_What you have to do_
Please return every line of the material verbatim and skip any images.

_Excerpted data_
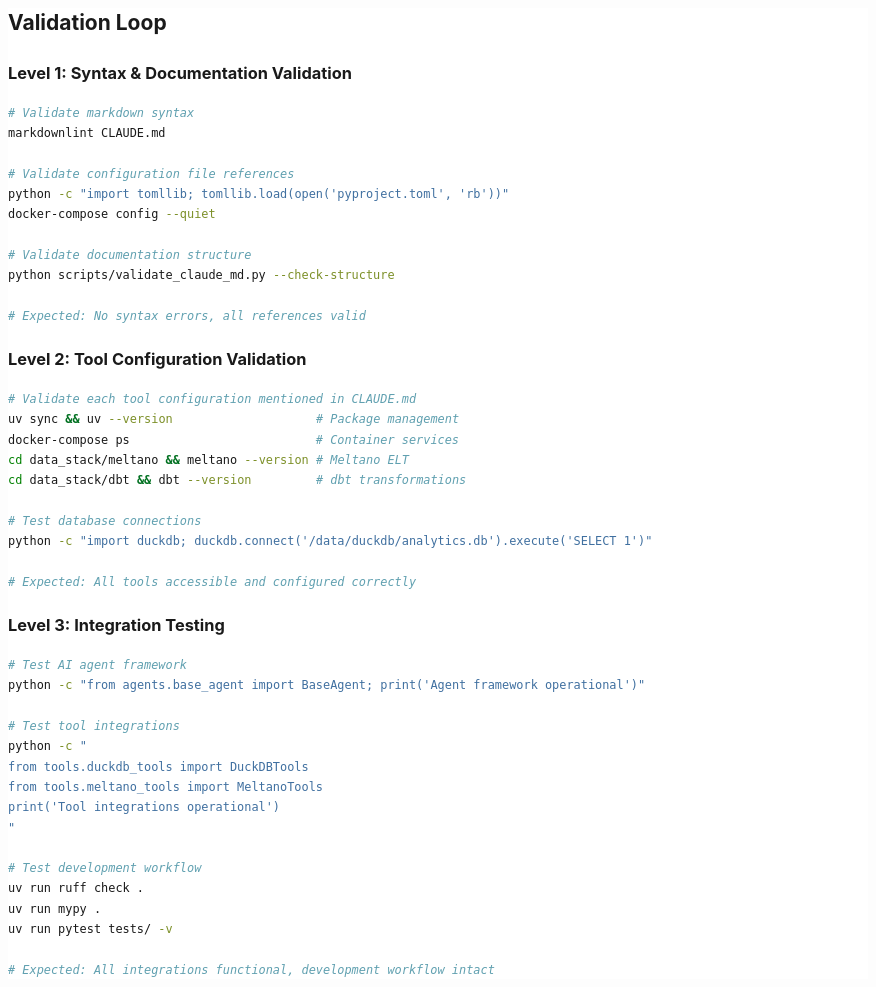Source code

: ## Validation Loop

### Level 1: Syntax & Documentation Validation

```bash
# Validate markdown syntax
markdownlint CLAUDE.md

# Validate configuration file references
python -c "import tomllib; tomllib.load(open('pyproject.toml', 'rb'))"
docker-compose config --quiet

# Validate documentation structure
python scripts/validate_claude_md.py --check-structure

# Expected: No syntax errors, all references valid
```

### Level 2: Tool Configuration Validation

```bash
# Validate each tool configuration mentioned in CLAUDE.md
uv sync && uv --version                    # Package management
docker-compose ps                          # Container services
cd data_stack/meltano && meltano --version # Meltano ELT
cd data_stack/dbt && dbt --version         # dbt transformations

# Test database connections
python -c "import duckdb; duckdb.connect('/data/duckdb/analytics.db').execute('SELECT 1')"

# Expected: All tools accessible and configured correctly
```

### Level 3: Integration Testing

```bash
# Test AI agent framework
python -c "from agents.base_agent import BaseAgent; print('Agent framework operational')"

# Test tool integrations
python -c "
from tools.duckdb_tools import DuckDBTools
from tools.meltano_tools import MeltanoTools
print('Tool integrations operational')
"

# Test development workflow
uv run ruff check .
uv run mypy .
uv run pytest tests/ -v

# Expected: All integrations functional, development workflow intact
```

_Answer to the problem_
Source code

: ## Validation Loop

### Level 1: Syntax & Documentation Validation

```bash
# Validate markdown syntax
markdownlint CLAUDE.md

# Validate configuration file references
python -c "import tomllib; tomllib.load(open('pyproject.toml', 'rb'))"
docker-compose config --quiet

# Validate documentation structure
python scripts/validate_claude_md.py --check-structure

# Expected: No syntax errors, all references valid
```

### Level 2: Tool Configuration Validation

```bash
# Validate each tool configuration mentioned in CLAUDE.md
uv sync && uv --version                    # Package management
docker-compose ps                          # Container services
cd data_stack/meltano && meltano --version # Meltano ELT
cd data_stack/dbt && dbt --version         # dbt transformations

# Test database connections
python -c "import duckdb; duckdb.connect('/data/duckdb/analytics.db').execute('SELECT 1')"

# Expected: All tools accessible and configured correctly
```

### Level 3: Integration Testing

```bash
# Test AI agent framework
python -c "from agents.base_agent import BaseAgent; print('Agent framework operational')"

# Test tool integrations
python -c "
from tools.duckdb_tools import DuckDBTools
from tools.meltano_tools import MeltanoTools
print('Tool integrations operational')
"

# Test development workflow
uv run ruff check .
uv run mypy .
uv run pytest tests/ -v

# Expected: All integrations functional, development workflow intact
```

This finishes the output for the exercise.